Records excerpted from a collection
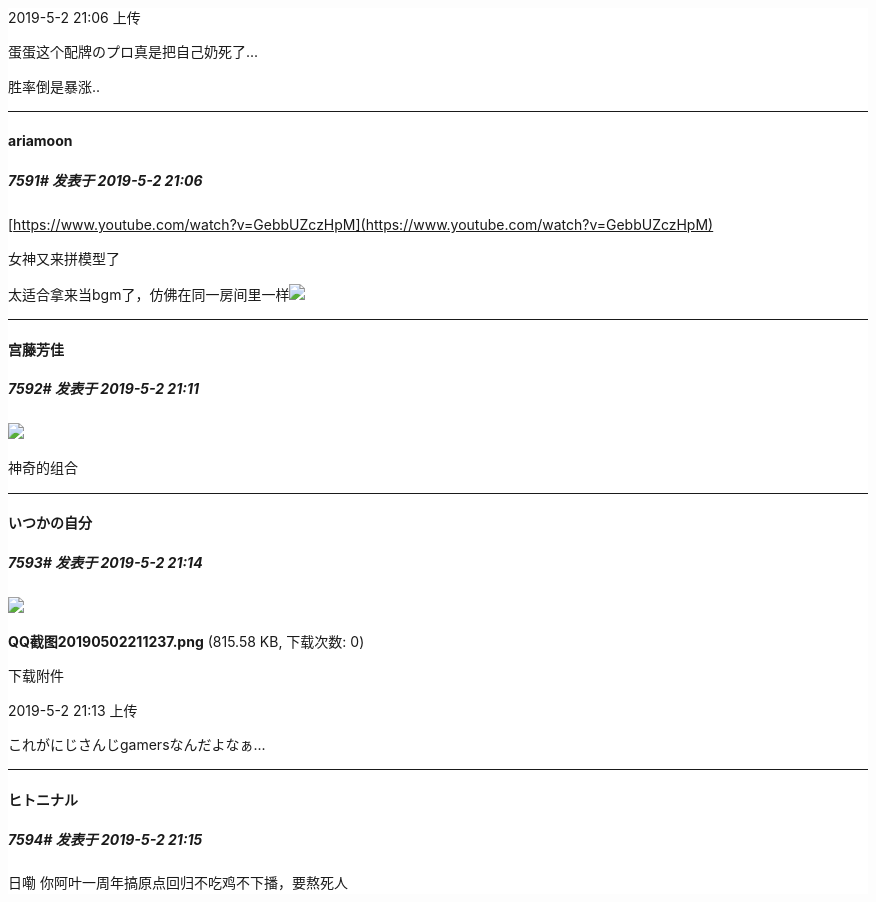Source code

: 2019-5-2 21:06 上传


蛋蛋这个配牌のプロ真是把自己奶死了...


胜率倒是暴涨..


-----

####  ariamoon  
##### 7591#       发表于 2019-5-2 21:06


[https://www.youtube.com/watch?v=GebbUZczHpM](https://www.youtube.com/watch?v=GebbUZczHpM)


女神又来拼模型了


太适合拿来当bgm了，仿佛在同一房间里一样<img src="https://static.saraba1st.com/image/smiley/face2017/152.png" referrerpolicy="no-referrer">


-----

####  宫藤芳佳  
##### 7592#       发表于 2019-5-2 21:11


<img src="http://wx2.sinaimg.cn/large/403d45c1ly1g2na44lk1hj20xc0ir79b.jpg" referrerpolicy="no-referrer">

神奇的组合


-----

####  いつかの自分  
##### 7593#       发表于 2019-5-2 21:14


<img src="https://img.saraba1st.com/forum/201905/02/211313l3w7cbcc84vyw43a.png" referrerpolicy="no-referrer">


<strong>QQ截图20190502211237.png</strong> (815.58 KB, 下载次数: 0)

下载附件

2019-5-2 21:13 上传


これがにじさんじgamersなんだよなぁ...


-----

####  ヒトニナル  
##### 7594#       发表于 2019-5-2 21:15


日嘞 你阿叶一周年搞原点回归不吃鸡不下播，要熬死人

==

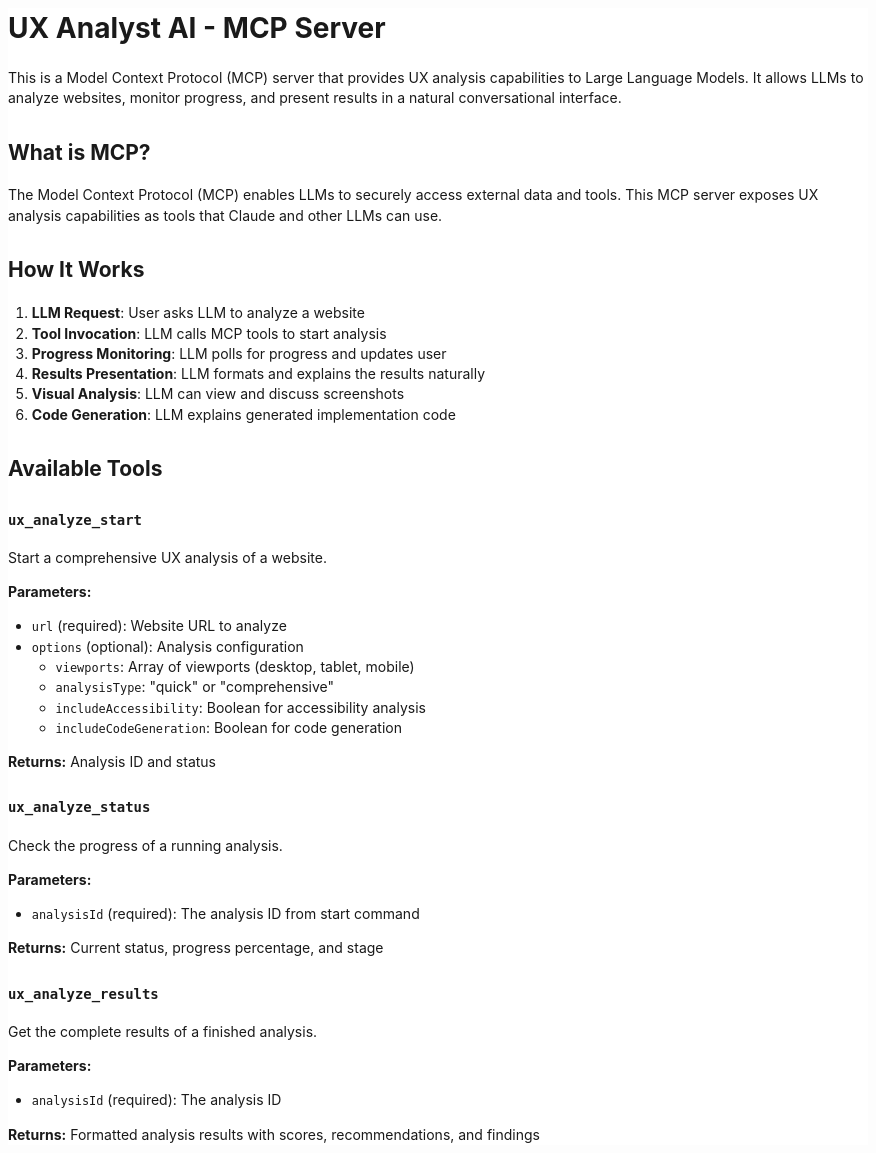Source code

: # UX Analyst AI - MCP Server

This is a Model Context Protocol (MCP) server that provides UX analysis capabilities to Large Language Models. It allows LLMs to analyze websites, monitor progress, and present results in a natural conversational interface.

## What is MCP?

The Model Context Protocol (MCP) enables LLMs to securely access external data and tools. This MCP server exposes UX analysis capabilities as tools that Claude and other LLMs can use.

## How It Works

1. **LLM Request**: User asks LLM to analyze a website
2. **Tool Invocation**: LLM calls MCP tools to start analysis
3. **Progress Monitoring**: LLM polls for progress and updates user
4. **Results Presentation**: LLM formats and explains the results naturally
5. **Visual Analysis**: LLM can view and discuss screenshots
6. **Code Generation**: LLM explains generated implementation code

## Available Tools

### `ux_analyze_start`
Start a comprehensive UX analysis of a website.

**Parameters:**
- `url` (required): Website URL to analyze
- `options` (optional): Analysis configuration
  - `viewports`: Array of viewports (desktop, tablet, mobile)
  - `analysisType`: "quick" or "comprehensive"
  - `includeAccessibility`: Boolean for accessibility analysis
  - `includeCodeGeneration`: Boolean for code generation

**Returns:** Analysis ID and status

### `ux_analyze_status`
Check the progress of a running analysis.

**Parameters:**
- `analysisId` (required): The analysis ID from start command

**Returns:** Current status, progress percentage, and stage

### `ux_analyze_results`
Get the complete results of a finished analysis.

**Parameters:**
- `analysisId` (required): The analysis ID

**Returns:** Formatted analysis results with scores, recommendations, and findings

• Problem to work on: Of the lines above, output exactly those from the line bearing "6. **Code Generation**: LLM" through the line bearing "(optional): Analysis configuration", inclusive.

• Exercise result:
6. **Code Generation**: LLM explains generated implementation code

## Available Tools

### `ux_analyze_start`
Start a comprehensive UX analysis of a website.

**Parameters:**
- `url` (required): Website URL to analyze
- `options` (optional): Analysis configuration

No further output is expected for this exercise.